Tidak lama kemudian, pada 23 April 1992 Saw Maung mengundurkan diri sebagai kepala negara sekaligus pimpinan SLORC dan menunjuk Jenderal Than Shwe untuk menggantikannya. Pada awal kemepimpinan Than Shwe, ia mengganti SLORC menjadi State Peace and Development Council (SPDC). Kekuasaan bentuk pemerintahan negara Myanmar rezim Junta Militer terus berlanjut hingga tahun 2015.

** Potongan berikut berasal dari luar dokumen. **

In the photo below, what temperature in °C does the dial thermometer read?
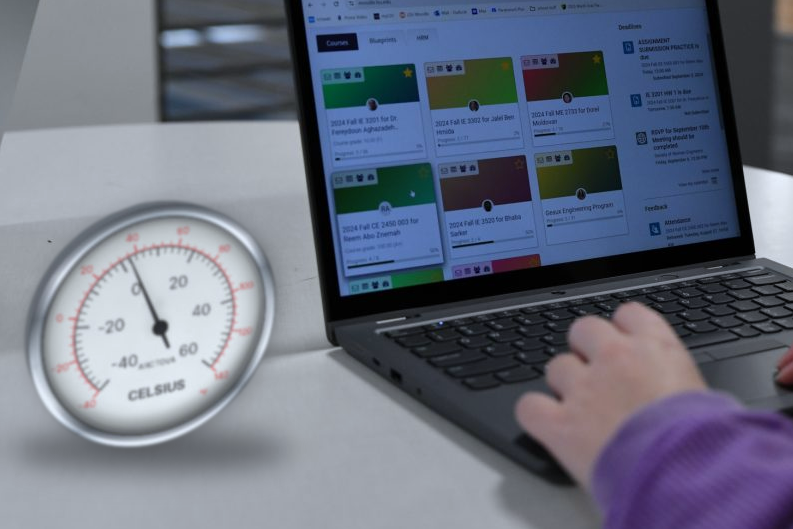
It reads 2 °C
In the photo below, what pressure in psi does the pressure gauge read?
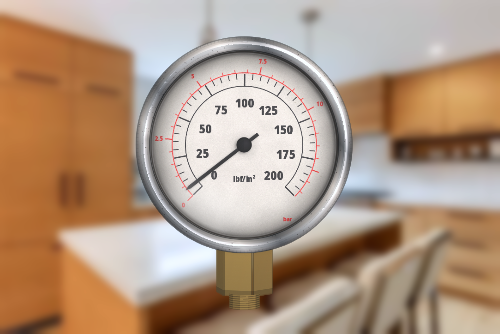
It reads 5 psi
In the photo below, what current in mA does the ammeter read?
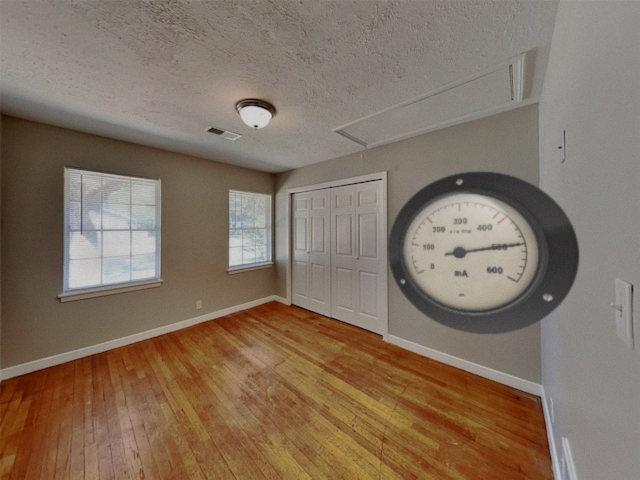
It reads 500 mA
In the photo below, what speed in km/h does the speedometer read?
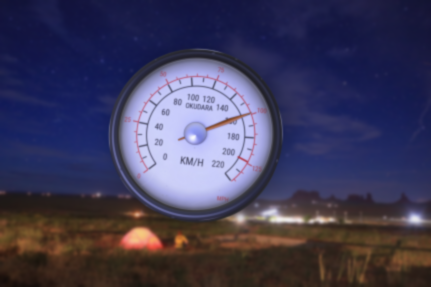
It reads 160 km/h
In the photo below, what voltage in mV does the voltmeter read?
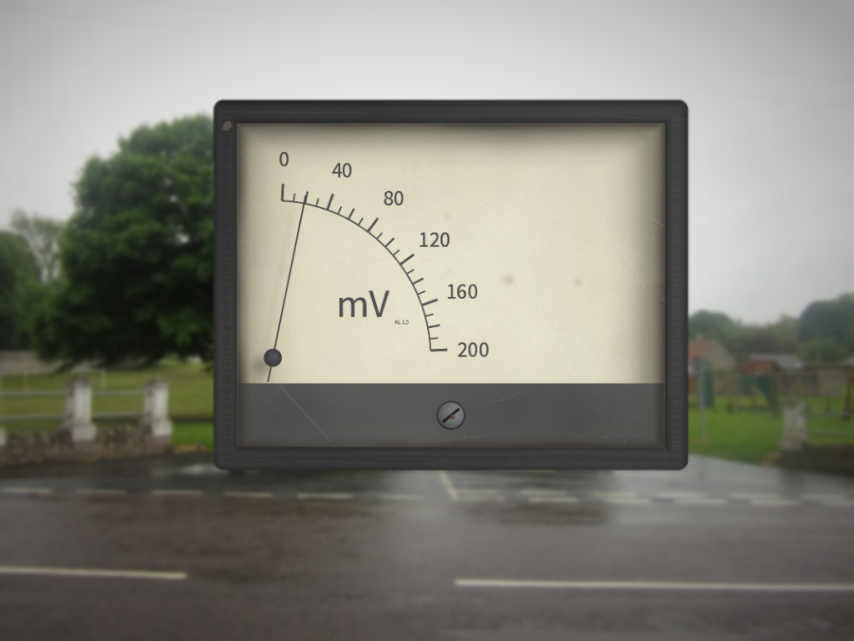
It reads 20 mV
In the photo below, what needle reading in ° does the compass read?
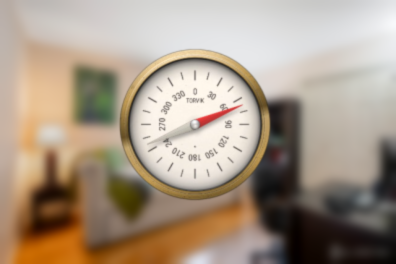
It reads 67.5 °
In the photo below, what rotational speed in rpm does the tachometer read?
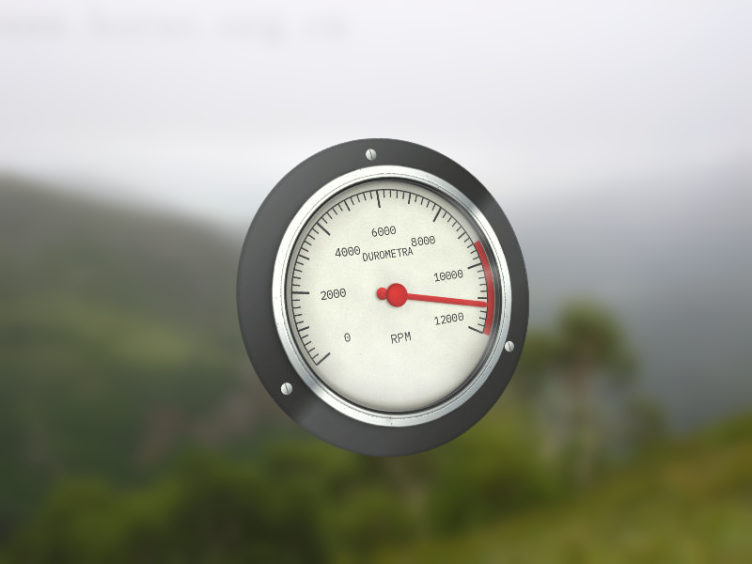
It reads 11200 rpm
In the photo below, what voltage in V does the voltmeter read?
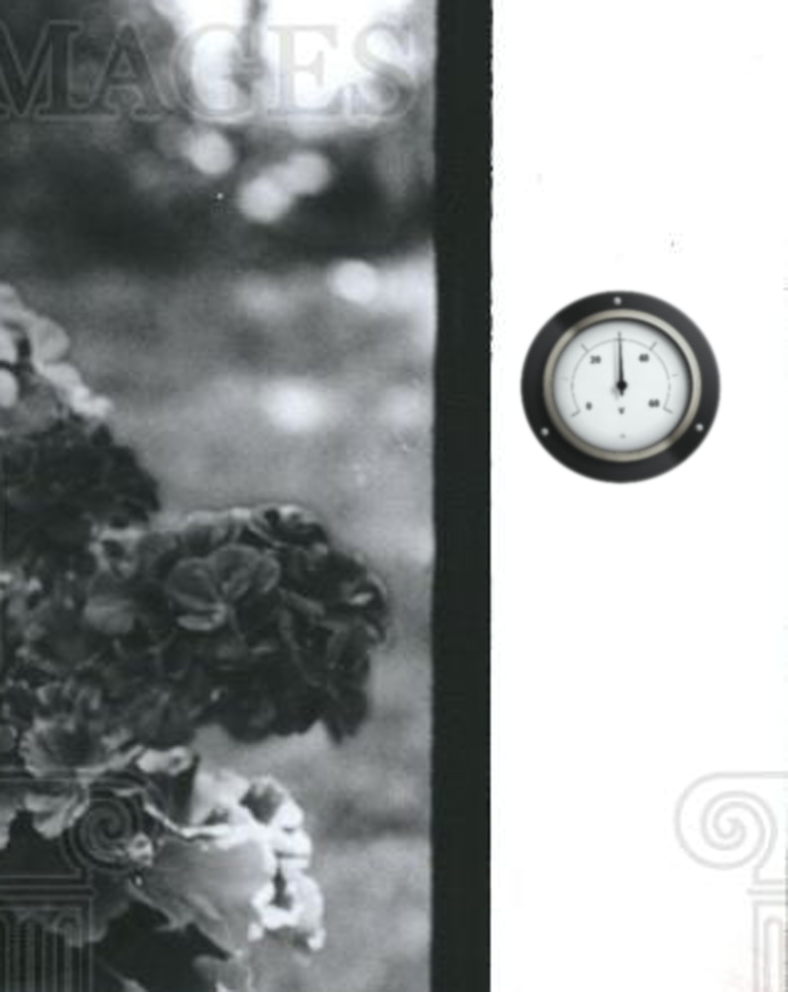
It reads 30 V
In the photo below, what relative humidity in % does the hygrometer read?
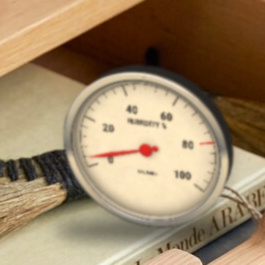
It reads 4 %
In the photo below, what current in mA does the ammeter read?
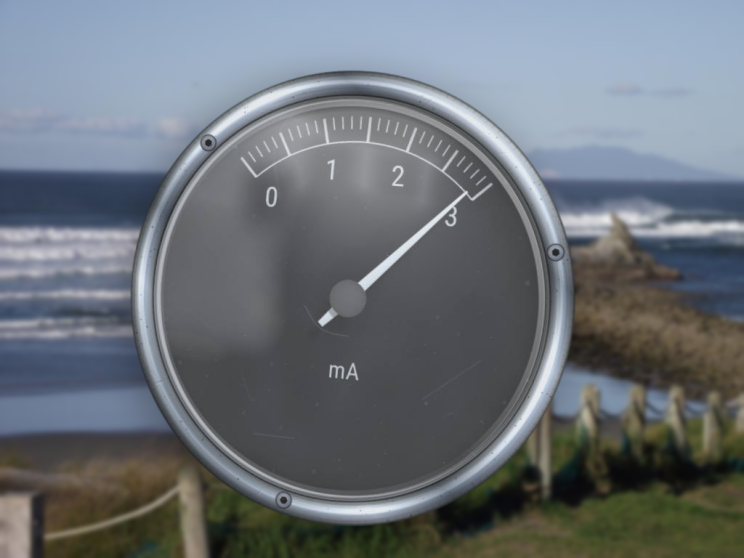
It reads 2.9 mA
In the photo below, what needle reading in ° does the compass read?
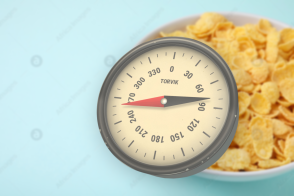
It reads 260 °
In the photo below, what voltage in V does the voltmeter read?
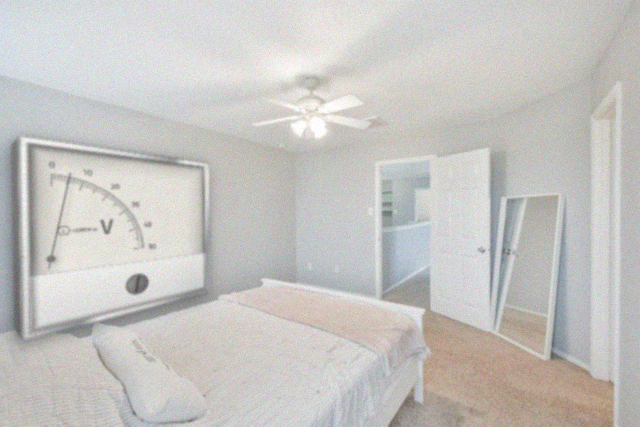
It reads 5 V
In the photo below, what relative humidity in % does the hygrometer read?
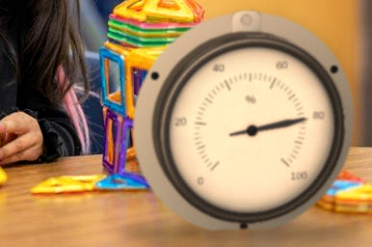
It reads 80 %
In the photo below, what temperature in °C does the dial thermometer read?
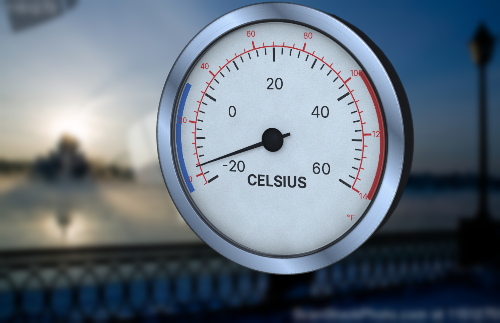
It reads -16 °C
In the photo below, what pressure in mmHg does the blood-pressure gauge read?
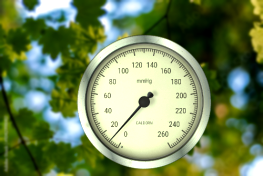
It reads 10 mmHg
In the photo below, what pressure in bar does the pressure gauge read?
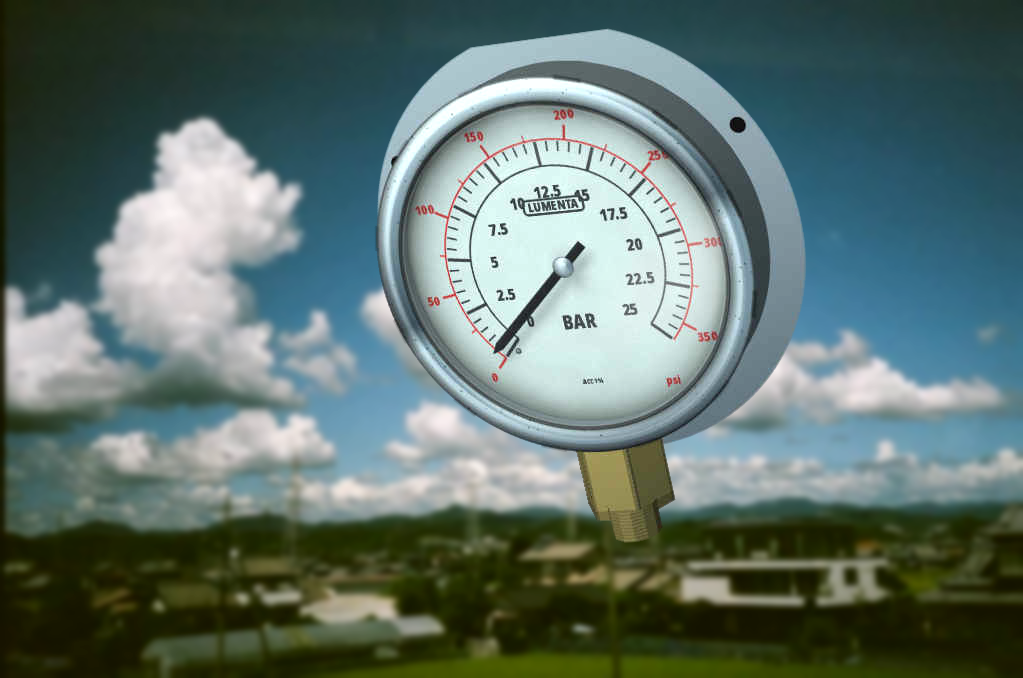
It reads 0.5 bar
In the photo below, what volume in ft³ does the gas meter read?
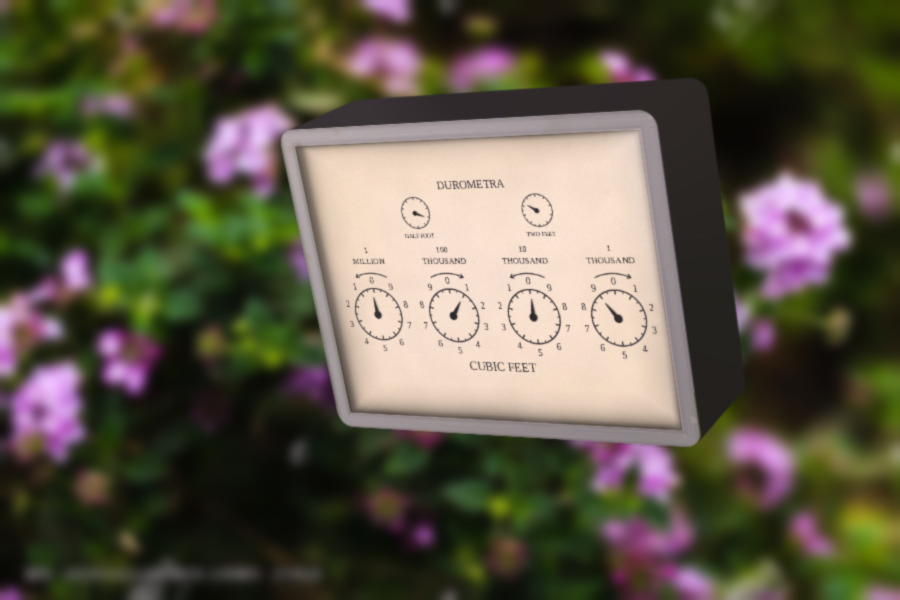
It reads 9900 ft³
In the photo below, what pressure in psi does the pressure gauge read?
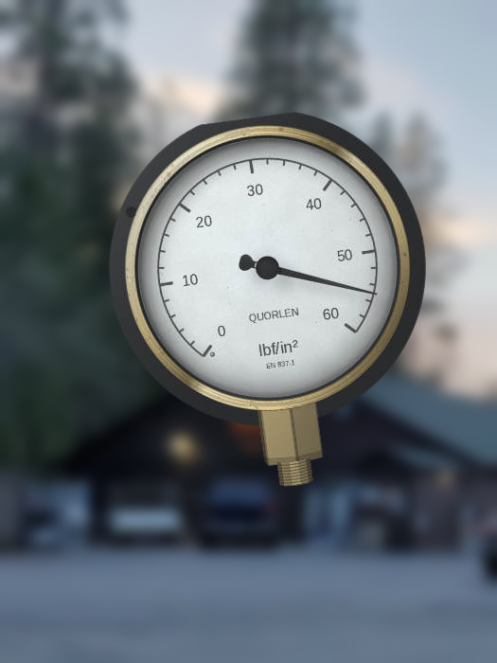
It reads 55 psi
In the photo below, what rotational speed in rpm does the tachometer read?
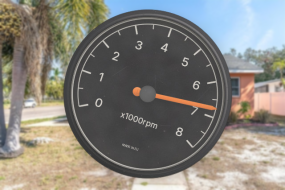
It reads 6750 rpm
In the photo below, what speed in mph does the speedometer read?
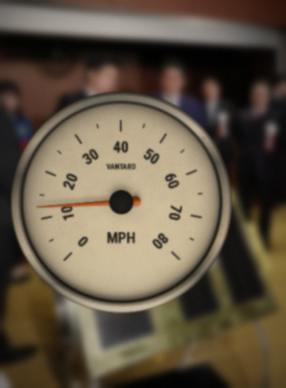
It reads 12.5 mph
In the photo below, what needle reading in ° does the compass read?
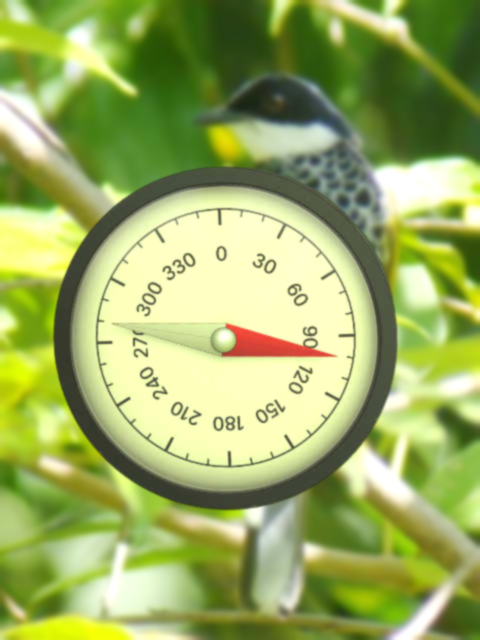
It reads 100 °
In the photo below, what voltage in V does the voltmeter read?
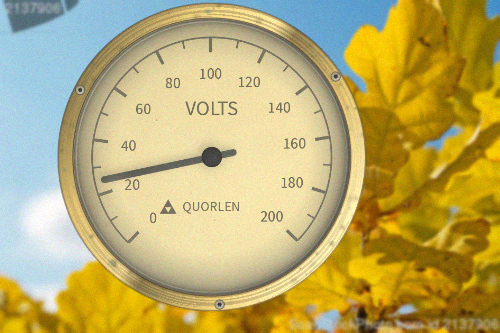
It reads 25 V
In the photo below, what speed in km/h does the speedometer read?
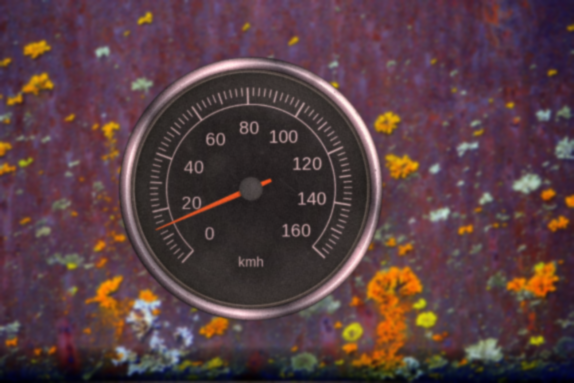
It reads 14 km/h
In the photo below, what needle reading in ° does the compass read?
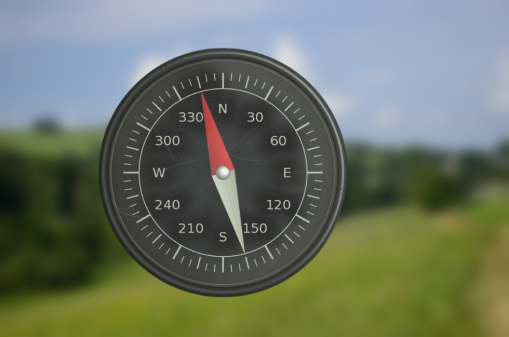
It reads 345 °
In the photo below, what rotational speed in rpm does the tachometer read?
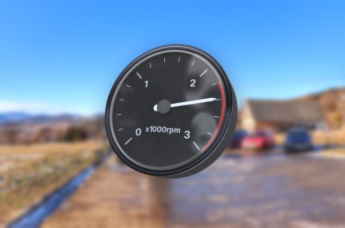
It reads 2400 rpm
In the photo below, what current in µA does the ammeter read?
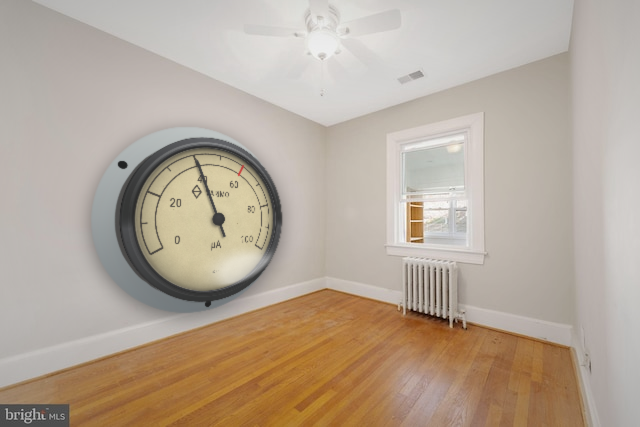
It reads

- Berakhirnya Rezim Militer
Berakhirnya bentuk pemerintahan negara Myanmar yang berupa Oligarki Militer adalah diawali dengan pemilu yang diadakan pada tahun 2015. Pada tahun 2015 diadakan pemilu yang pemenangnya adalah orang yang bukan dari lingkungan militer. Presiden tersebut berasal dari Partai Liga Nasional untuk Demokrasi (National League for Democracy atau NLD).
Partai tersebut dipimpin oleh Aung San Suu Kyi. Era baru dimulai pada 6 April 2016 dimana Aung San Suu Kyi menduduki jabatan sebagai kanselir negara atau setara dengan Perdana Menteri di negeri lain. Aung San Suu Kyi pernah diberikan penghargaan nobel dalam bidang perdamaian dunia pada tahun 1991 silam karena jasa dan memperjuangkan perilaku budaya demokrasi di Myanmar tanpa kekerasan dalam menentang rezim militer yang begitu kokoh.
Itulah sejarah bagaimana bentuk pemerintahan negara Myanmar yang pada mulanya adalah Oligarki Militer dan kemudian berubah menjadi Republik Presidensial.